"When I reached C Company lines, which were at the top of the hill, I paused and looked back at the camp, just coming into full view below me through the grey moist of early morning. ...
Here love had died between me an the army. ...
Here at the age of thirty-nine I began to be old. ...
Here my last love died. ...
So, on the morning of our move, I was entirely indifferent as to our destination. ...
I slept until my servant called me, rose wearily, dressed and shaved in silence. It was not till I reached the door that I asked the second-in-command, 'What's this place called?'
He told me and, on the instant, it was though someone had switched off the wireless, and a voice that had been bawling in my ears, incessantly, fatuously, for days beyond number, had been suddenly cut short; an immense silence followed, empty at first, but gradually, as my outraged sense regained authority, full of a multitude of sweet and natural and long-forgotten sounds - for he had spoken a name that was so familiar to me, a conjuror's name of such ancient power, that, at its mere sound, the phantoms of those haunted late years began to take flight."

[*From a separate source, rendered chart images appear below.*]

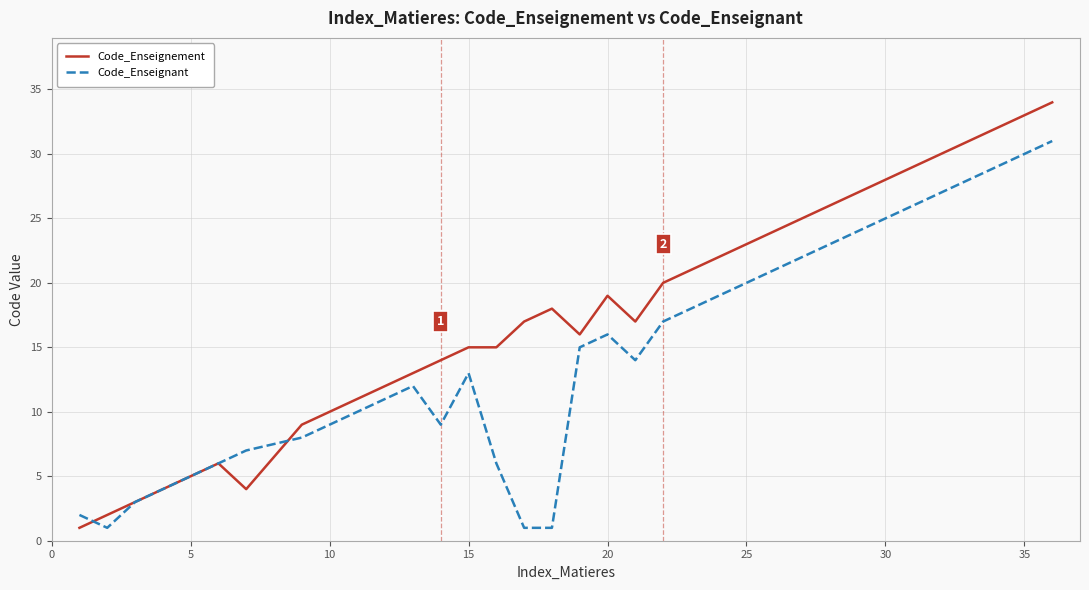

Rank the series by their average value, from highest to lowest.

Code_Enseignement, Code_Enseignant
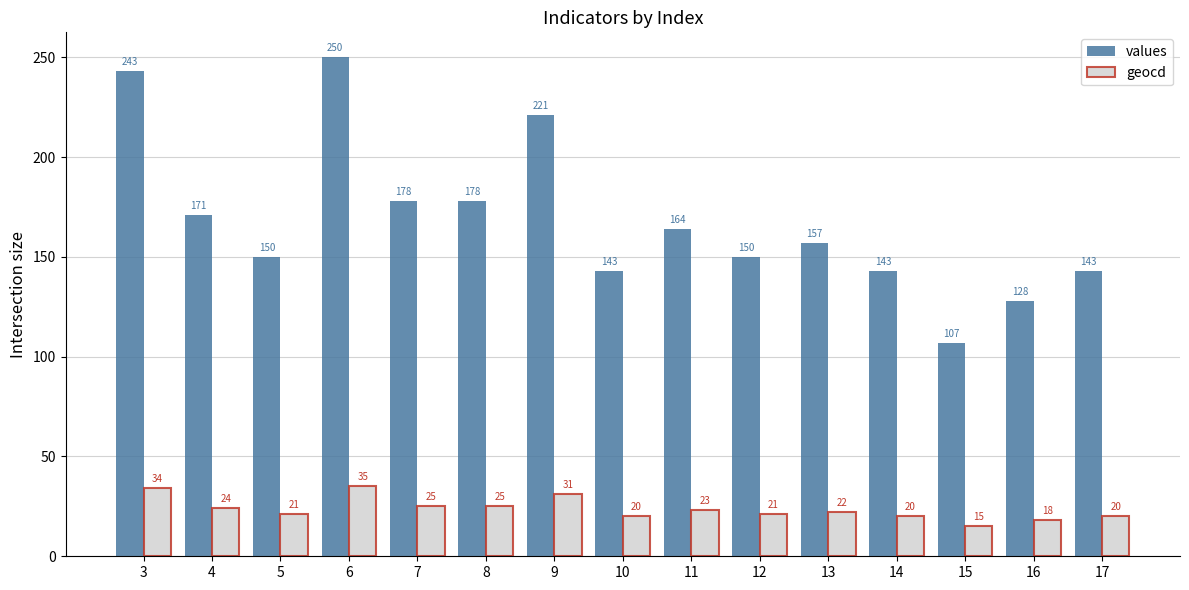

Reading left to right, transcribe all the data shown in this chart.

values: 243	171	150	250	178	178	221	143	164	150	157	143	107	128	143
geocd: 34	24	21	35	25	25	31	20	23	21	22	20	15	18	20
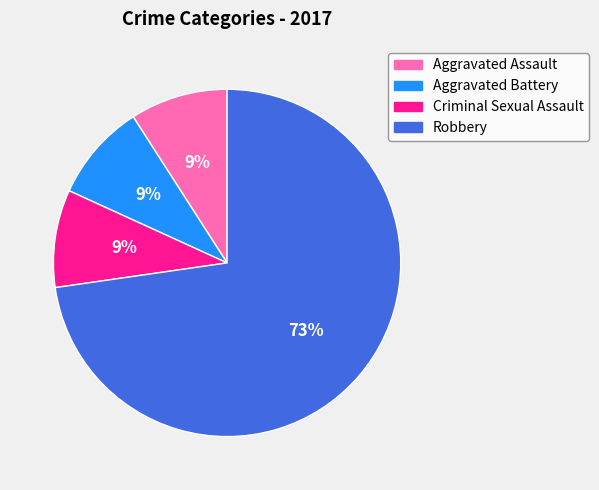

To the nearest percent, what is the combined percentage of Criminal Sexual Assault and Aggravated Battery?

18%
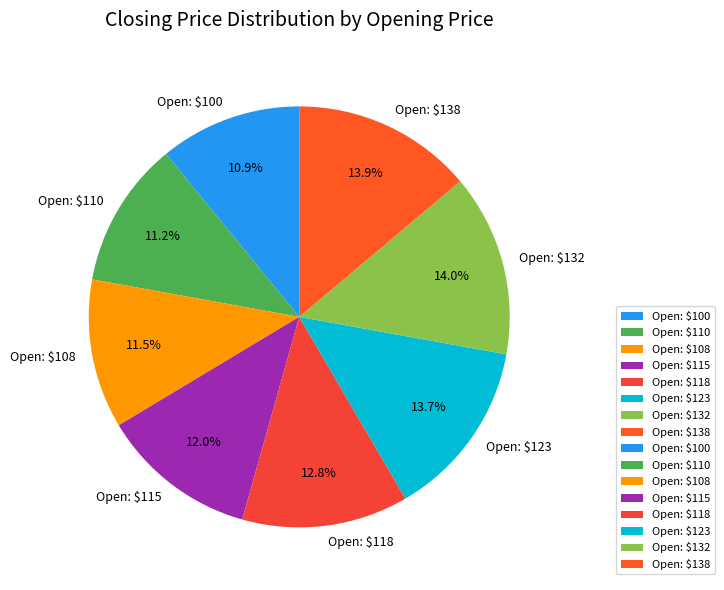

What portion of the pie excludes Open: $110?

88.8%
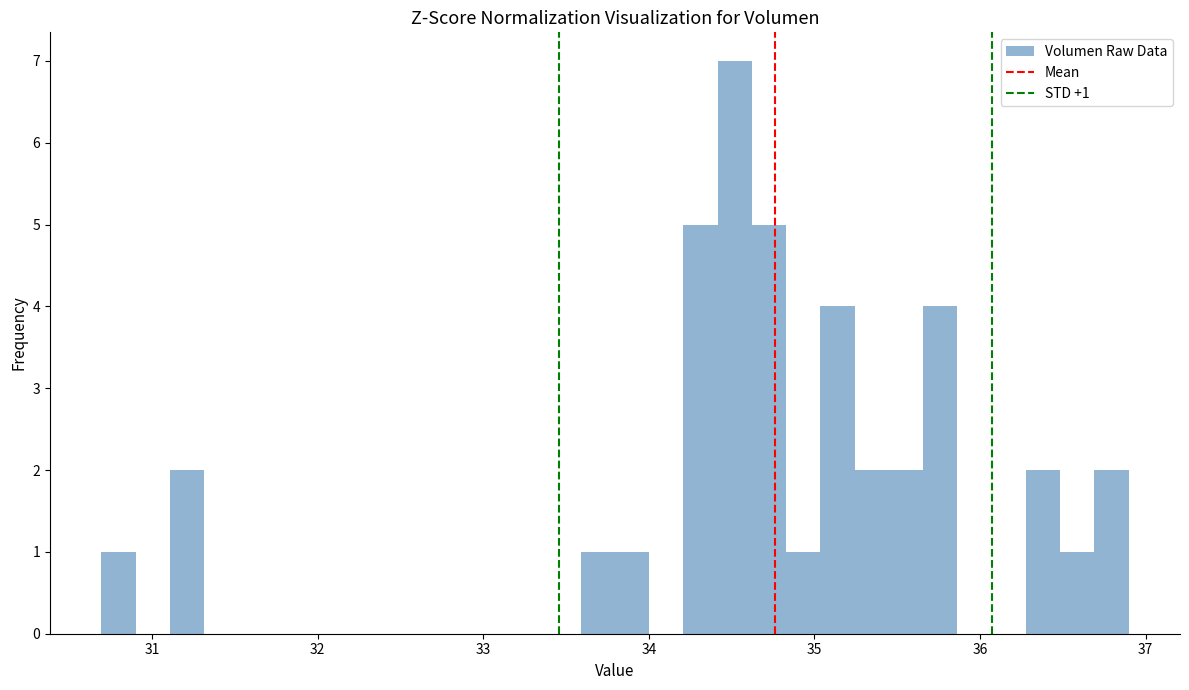

Read against the x-axis, roughly where is the centre of the tallest bar?

34.5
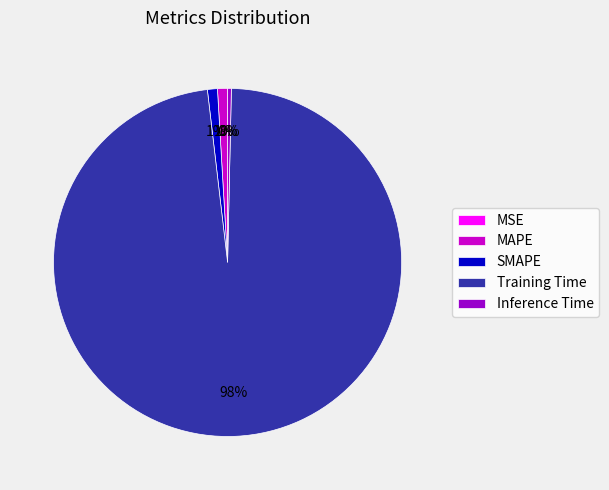

To the nearest percent, what is the average slice percentage?

20%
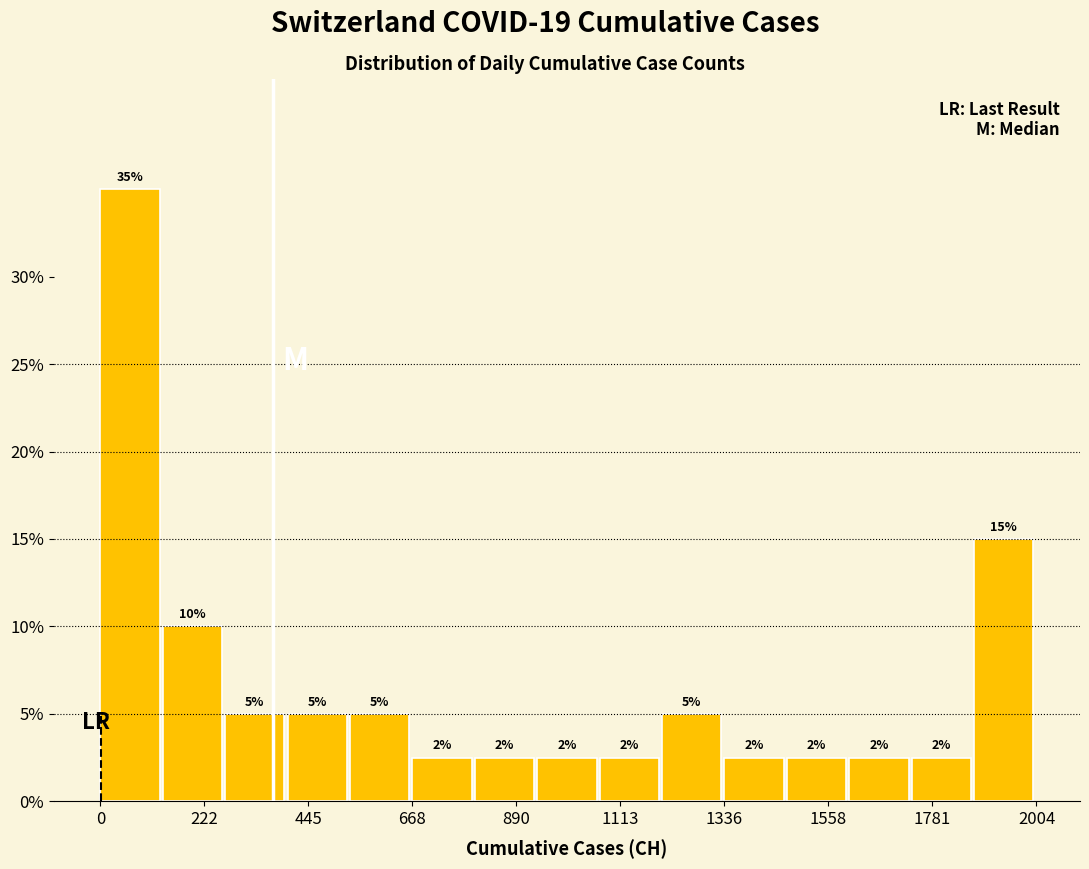

Around what value on the x-axis is the tallest bar? Give the approximate position of its centre, as read against the axis.

50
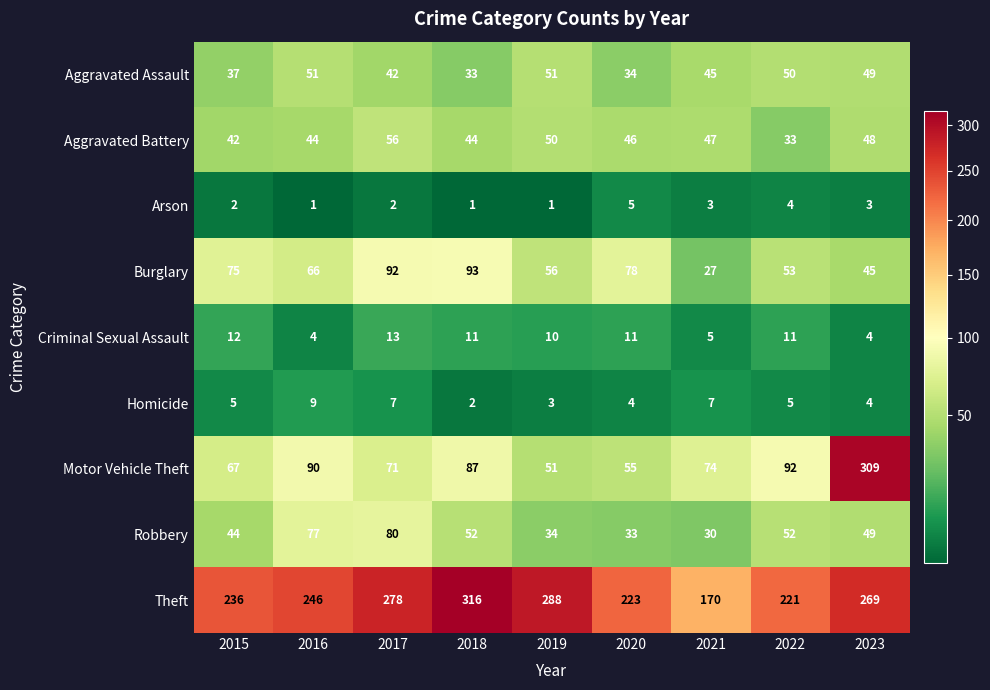

Which series has the largest total across all categories?

Theft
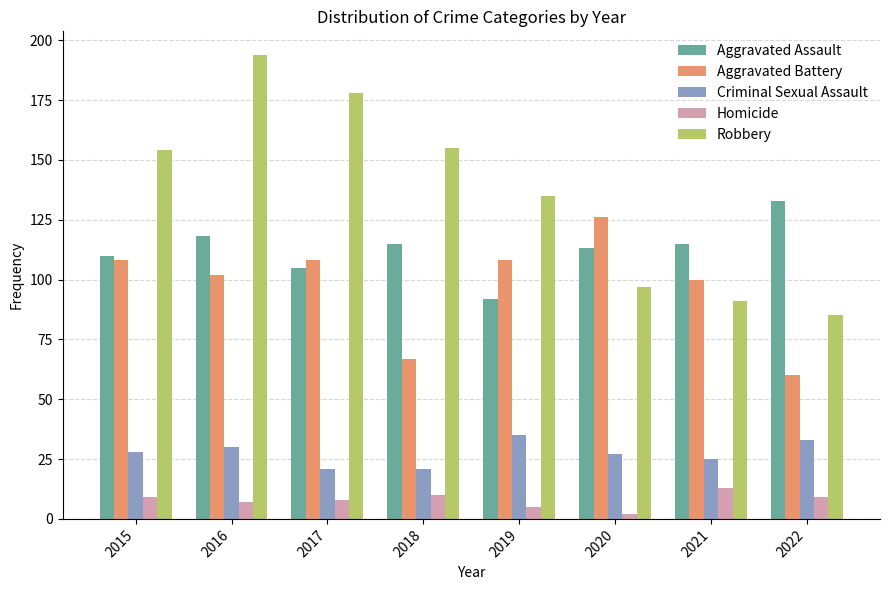

What value does the Aggravated Battery series have at 2022?

60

These fragments are from the Prologue to Evelyn Waugh's Brideshead Revisited, and they describe his unexpected return to, or rather stumbling-upon, the place where, and around which, he had lived the highest peaks of his life: from the dizzy Spring of youth with Sebastian, to the high Summer and early Fall lived with Julia.
And yet those days are all past, now; and Sebastian, and Lady Marchmain, and (notably) Lord Marchmain - and also, and in different ways, Cordelia - and, finally, Julia - are all gone; if not gone as persons, then gone from Charles's life. Gone - and, as explained in the beginning, his life itself seemed to have ended; his last ersatz love, of duty, of the army, dying just before the "rediscovery" of Brideshead Castle.
And yet that "death" only constitutes the prologue to the book. What follows is a recalling of those highest peaks of life, all connected in one way or another, with Brideshead. And what will follow after those lengthy recollections, will be a return to the present and...
But where does one go, when one has died, inside? When one's life - those eagerly-climbed peaks, and honeyed meadows - seem to have passed? When the things, the places, the people one has loved have passed - if not from life, than maybe from one's life? Can there be life, after late November - and thereafter, a future?
Sebastian was gone, seemingly lost - but one evening, while all were despairing of the situation, Lady Marchmain read to them from a Father Brown story (from G.K. Chesterton); in it,
"Father Brown said something like 'I caught him... with an unseen hook and an invisible line which is long enough to let him wander to the ends of the world and still to bring him back with a twitch upon the thread."
And Lord Marchmain's passing became something completely different, from what could or should have been expected; and Julia's decision thereafter was sober and clear, even under all the confusion of those moments; and her life now was sober and dutiful, but probably on a path of clarity (albeit without the glamour so sought-after before). All these ends were not really "ends," were they?
So, is there life, and of what kind - after what seems like the end of one's life?
If there is, certainly it is no longer the life of naïve enthusiasm (as in that early youth), nor of high passion (as in that early adulthood). If there is hope, it is not childish - but something more mature - perhaps more sober, more dutiful, yet possessed of a deep (but on the surface invisible) clarity.
So, back in the present, and back at Brideshead, Charles Ryder walks by the beautiful fountain (now deserted, and protected by wire), and to the RC chapel. In the chapel, notwithstanding all the brutal changes and the war (and the destruction, and the passing of the world), he still finds - he yet finds -
"a small red flame
- a beaten-copper lamp of deplorable design, relit before the beaten-copper doors of a tabernacle; ...
burning anew among the old stones."
The hope of youth and of early adulthood is the hope of transience, of the world; the hope that follows and surpasses the end of life is related to eternity.
And thus the hope and joy of Christmas, while celebrating with earthly joy the Birth of a child, also include in themselves the Death that is the purpose of this Birth - and also, and inevitably, and victoriously, the eternalized joy of the Resurrection that will conquer that Death - i.e. of the final victory of (eternal) life over (worldly) end of life.